**JOB:**
Copy out each of the items below line for line, without changing anything. Leave the pictures out.

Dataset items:
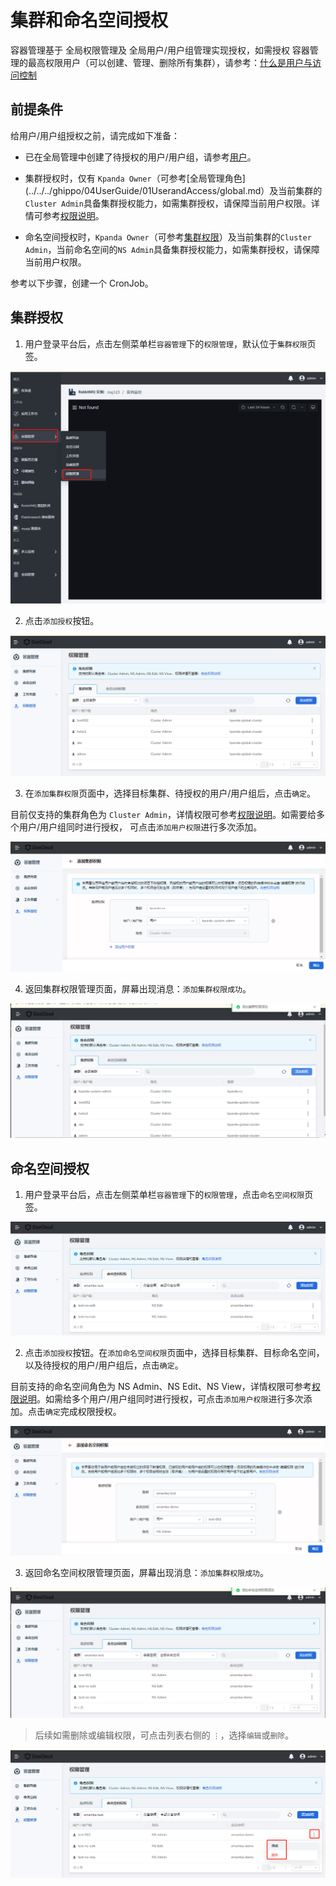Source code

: # 集群和命名空间授权

容器管理基于 全局权限管理及 全局用户/用户组管理实现授权，如需授权 容器管理的最高权限用户（可以创建、管理、删除所有集群），请参考：[什么是用户与访问控制](../../../ghippo/04UserGuide/01UserandAccess/iam.md)

## 前提条件

给用户/用户组授权之前，请完成如下准备：

- 已在全局管理中创建了待授权的用户/用户组，请参考[用户](../../../ghippo/04UserGuide/01UserandAccess/User.md)。

- 集群授权时，仅有 `Kpanda Owner`（可参考[全局管理角色](../../../ghippo/04UserGuide/01UserandAccess/global.md）及当前集群的`Cluster Admin`具备集群授权能力，如需集群授权，请保障当前用户权限。详情可参考[权限说明](PermissionBrief.md)。

- 命名空间授权时，`Kpanda Owner`（可参考[集群权限](PermissionBrief.md)）及当前集群的`Cluster Admin`，当前命名空间的`NS Admin`具备集群授权能力，如需集群授权，请保障当前用户权限。

参考以下步骤，创建一个 CronJob。

## 集群授权

1. 用户登录平台后，点击左侧菜单栏`容器管理`下的`权限管理`，默认位于`集群权限`页签。

  ![](../../images/perm01.png)

2. 点击`添加授权`按钮。

  ![](../../images/perm02.png)

3. 在`添加集群权限`页面中，选择目标集群、待授权的用户/用户组后，点击`确定`。

  目前仅支持的集群角色为 `Cluster Admin`，详情权限可参考[权限说明](PermissionBrief.md)。如需要给多个用户/用户组同时进行授权， 可点击`添加用户权限`进行多次添加。

  ![](../../images/perm03.png)

4. 返回集群权限管理页面，屏幕出现消息：`添加集群权限成功`。

  ![](../../images/perm04.png)

## 命名空间授权

1. 用户登录平台后，点击左侧菜单栏`容器管理`下的`权限管理`，点击`命名空间权限`页签。

  ![](../../images/perm05.png)

2. 点击`添加授权`按钮。在`添加命名空间权限`页面中，选择目标集群、目标命名空间，以及待授权的用户/用户组后，点击`确定`。

  目前支持的命名空间角色为 NS Admin、NS Edit、NS View，详情权限可参考[权限说明](PermissionBrief.md)。如需给多个用户/用户组同时进行授权，可点击`添加用户权限`进行多次添加。点击`确定`完成权限授权。

  ![](../../images/perm06.png)

3. 返回命名空间权限管理页面，屏幕出现消息：`添加集群权限成功`。

  ![](../../images/perm07.png)

> 后续如需删除或编辑权限，可点击列表右侧的 `⋮`，选择`编辑`或`删除`。

  ![](../../images/perm08.png)
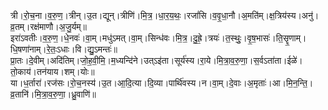 

  
त्री।रो॒च॒ना।व॒रु॒ण॒।त्रीन्।उ॒त।द्यून्।त्रीणि॑।मि॒त्र॒।धा॒र॒य॒थः॒।रजां॑सि।व॒वृ॒धा॒नौ।अ॒मति॑म्।क्ष॒त्रिय॑स्य।अनु॑।व्र॒तम्।रक्ष॑माणौ।अ॒जु॒र्यम्॥  
इरा॑ऽवतीः।व॒रु॒ण॒।धे॒नवः॑।वा॒म्।मधु॑ऽमत्।वा॒म्।सिन्ध॑वः।मि॒त्र॒।दु॒ह्रे॒।त्रयः॑।त॒स्थुः॒।वृ॒ष॒भासः॑।ति॒सॄ॒णाम्।धि॒षणा॑नाम्।रे॒तः॒ऽधाः।वि।द्यु॒ऽमन्तः॑॥  
प्रा॒तः।दे॒वीम्।अदि॑तिम्।जो॒ह॒वी॒मि॒।म॒ध्यन्दि॑ने।उत्ऽइ॑ता।सूर्य॑स्य।रा॒ये।मि॒त्रा॒व॒रु॒णा॒।स॒र्वऽता॑ता।ईळे॑।तो॒काय॑।तन॑याय।शम्।योः॥  
या।ध॒र्तारा॑।रज॑सः।रो॒च॒नस्य॑।उ॒त।आ॒दि॒त्या।दि॒व्या।पार्थि॑वस्य।न।वा॒म्।दे॒वाः।अ॒मृताः॑।आ।मि॒न॒न्ति॒।व्र॒तानि॑।मि॒त्रा॒व॒रु॒णा॒।ध्रु॒वाणि॑॥  
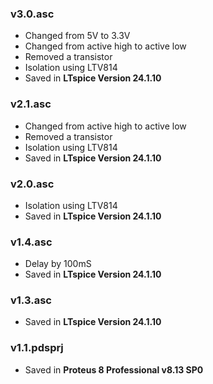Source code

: ### v3.0.asc
- Changed from 5V to 3.3V
- Changed from active high to active low
- Removed a transistor
- Isolation using LTV814
- Saved in **LTspice Version 24.1.10**

### v2.1.asc
- Changed from active high to active low
- Removed a transistor
- Isolation using LTV814
- Saved in **LTspice Version 24.1.10**

### v2.0.asc
- Isolation using LTV814
- Saved in **LTspice Version 24.1.10**

### v1.4.asc
- Delay by 100mS
- Saved in **LTspice Version 24.1.10**

### v1.3.asc
- Saved in **LTspice Version 24.1.10**

### v1.1.pdsprj
- Saved in **Proteus 8 Professional v8.13 SP0**





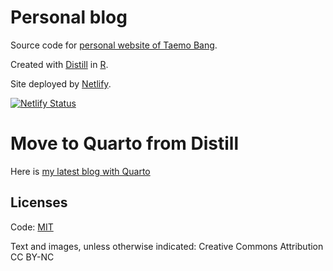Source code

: # Personal blog
Source code for [personal website of Taemo Bang](https://distill-taemo.netlify.app).

Created with [Distill](https://rstudio.github.io/distill/) in [R](https://www.r-project.org/). 

Site deployed by [Netlify](https://www.netlify.com/).

[![Netlify Status](https://api.netlify.com/api/v1/badges/9336e864-31a6-4421-ae56-915ffb533d89/deploy-status)](https://app.netlify.com/sites/distill-taemo/deploys)

# Move to Quarto from Distill

Here is [my latest blog with Quarto](https://taemobang.com)

## Licenses

Code: [MIT](LICENSE)

Text and images, unless otherwise indicated: Creative Commons Attribution CC BY-NC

**SOLUTION FOR THIS PROBLEM:**
Source code

: # 集群和命名空间授权

容器管理基于 全局权限管理及 全局用户/用户组管理实现授权，如需授权 容器管理的最高权限用户（可以创建、管理、删除所有集群），请参考：[什么是用户与访问控制](../../../ghippo/04UserGuide/01UserandAccess/iam.md)

## 前提条件

给用户/用户组授权之前，请完成如下准备：

- 已在全局管理中创建了待授权的用户/用户组，请参考[用户](../../../ghippo/04UserGuide/01UserandAccess/User.md)。

- 集群授权时，仅有 `Kpanda Owner`（可参考[全局管理角色](../../../ghippo/04UserGuide/01UserandAccess/global.md）及当前集群的`Cluster Admin`具备集群授权能力，如需集群授权，请保障当前用户权限。详情可参考[权限说明](PermissionBrief.md)。

- 命名空间授权时，`Kpanda Owner`（可参考[集群权限](PermissionBrief.md)）及当前集群的`Cluster Admin`，当前命名空间的`NS Admin`具备集群授权能力，如需集群授权，请保障当前用户权限。

参考以下步骤，创建一个 CronJob。

## 集群授权

1. 用户登录平台后，点击左侧菜单栏`容器管理`下的`权限管理`，默认位于`集群权限`页签。

  ![](../../images/perm01.png)

2. 点击`添加授权`按钮。

  ![](../../images/perm02.png)

3. 在`添加集群权限`页面中，选择目标集群、待授权的用户/用户组后，点击`确定`。

  目前仅支持的集群角色为 `Cluster Admin`，详情权限可参考[权限说明](PermissionBrief.md)。如需要给多个用户/用户组同时进行授权， 可点击`添加用户权限`进行多次添加。

  ![](../../images/perm03.png)

4. 返回集群权限管理页面，屏幕出现消息：`添加集群权限成功`。

  ![](../../images/perm04.png)

## 命名空间授权

1. 用户登录平台后，点击左侧菜单栏`容器管理`下的`权限管理`，点击`命名空间权限`页签。

  ![](../../images/perm05.png)

2. 点击`添加授权`按钮。在`添加命名空间权限`页面中，选择目标集群、目标命名空间，以及待授权的用户/用户组后，点击`确定`。

  目前支持的命名空间角色为 NS Admin、NS Edit、NS View，详情权限可参考[权限说明](PermissionBrief.md)。如需给多个用户/用户组同时进行授权，可点击`添加用户权限`进行多次添加。点击`确定`完成权限授权。

  ![](../../images/perm06.png)

3. 返回命名空间权限管理页面，屏幕出现消息：`添加集群权限成功`。

  ![](../../images/perm07.png)

> 后续如需删除或编辑权限，可点击列表右侧的 `⋮`，选择`编辑`或`删除`。

  ![](../../images/perm08.png)

  
त्री।रो॒च॒ना।व॒रु॒ण॒।त्रीन्।उ॒त।द्यून्।त्रीणि॑।मि॒त्र॒।धा॒र॒य॒थः॒।रजां॑सि।व॒वृ॒धा॒नौ।अ॒मति॑म्।क्ष॒त्रिय॑स्य।अनु॑।व्र॒तम्।रक्ष॑माणौ।अ॒जु॒र्यम्॥  
इरा॑ऽवतीः।व॒रु॒ण॒।धे॒नवः॑।वा॒म्।मधु॑ऽमत्।वा॒म्।सिन्ध॑वः।मि॒त्र॒।दु॒ह्रे॒।त्रयः॑।त॒स्थुः॒।वृ॒ष॒भासः॑।ति॒सॄ॒णाम्।धि॒षणा॑नाम्।रे॒तः॒ऽधाः।वि।द्यु॒ऽमन्तः॑॥  
प्रा॒तः।दे॒वीम्।अदि॑तिम्।जो॒ह॒वी॒मि॒।म॒ध्यन्दि॑ने।उत्ऽइ॑ता।सूर्य॑स्य।रा॒ये।मि॒त्रा॒व॒रु॒णा॒।स॒र्वऽता॑ता।ईळे॑।तो॒काय॑।तन॑याय।शम्।योः॥  
या।ध॒र्तारा॑।रज॑सः।रो॒च॒नस्य॑।उ॒त।आ॒दि॒त्या।दि॒व्या।पार्थि॑वस्य।न।वा॒म्।दे॒वाः।अ॒मृताः॑।आ।मि॒न॒न्ति॒।व्र॒तानि॑।मि॒त्रा॒व॒रु॒णा॒।ध्रु॒वाणि॑॥  
Source code

: ### v3.0.asc
- Changed from 5V to 3.3V
- Changed from active high to active low
- Removed a transistor
- Isolation using LTV814
- Saved in **LTspice Version 24.1.10**

### v2.1.asc
- Changed from active high to active low
- Removed a transistor
- Isolation using LTV814
- Saved in **LTspice Version 24.1.10**

### v2.0.asc
- Isolation using LTV814
- Saved in **LTspice Version 24.1.10**

### v1.4.asc
- Delay by 100mS
- Saved in **LTspice Version 24.1.10**

### v1.3.asc
- Saved in **LTspice Version 24.1.10**

### v1.1.pdsprj
- Saved in **Proteus 8 Professional v8.13 SP0**





Source code

: # Personal blog
Source code for [personal website of Taemo Bang](https://distill-taemo.netlify.app).

Created with [Distill](https://rstudio.github.io/distill/) in [R](https://www.r-project.org/). 

Site deployed by [Netlify](https://www.netlify.com/).

[![Netlify Status](https://api.netlify.com/api/v1/badges/9336e864-31a6-4421-ae56-915ffb533d89/deploy-status)](https://app.netlify.com/sites/distill-taemo/deploys)

# Move to Quarto from Distill

Here is [my latest blog with Quarto](https://taemobang.com)

## Licenses

Code: [MIT](LICENSE)

Text and images, unless otherwise indicated: Creative Commons Attribution CC BY-NC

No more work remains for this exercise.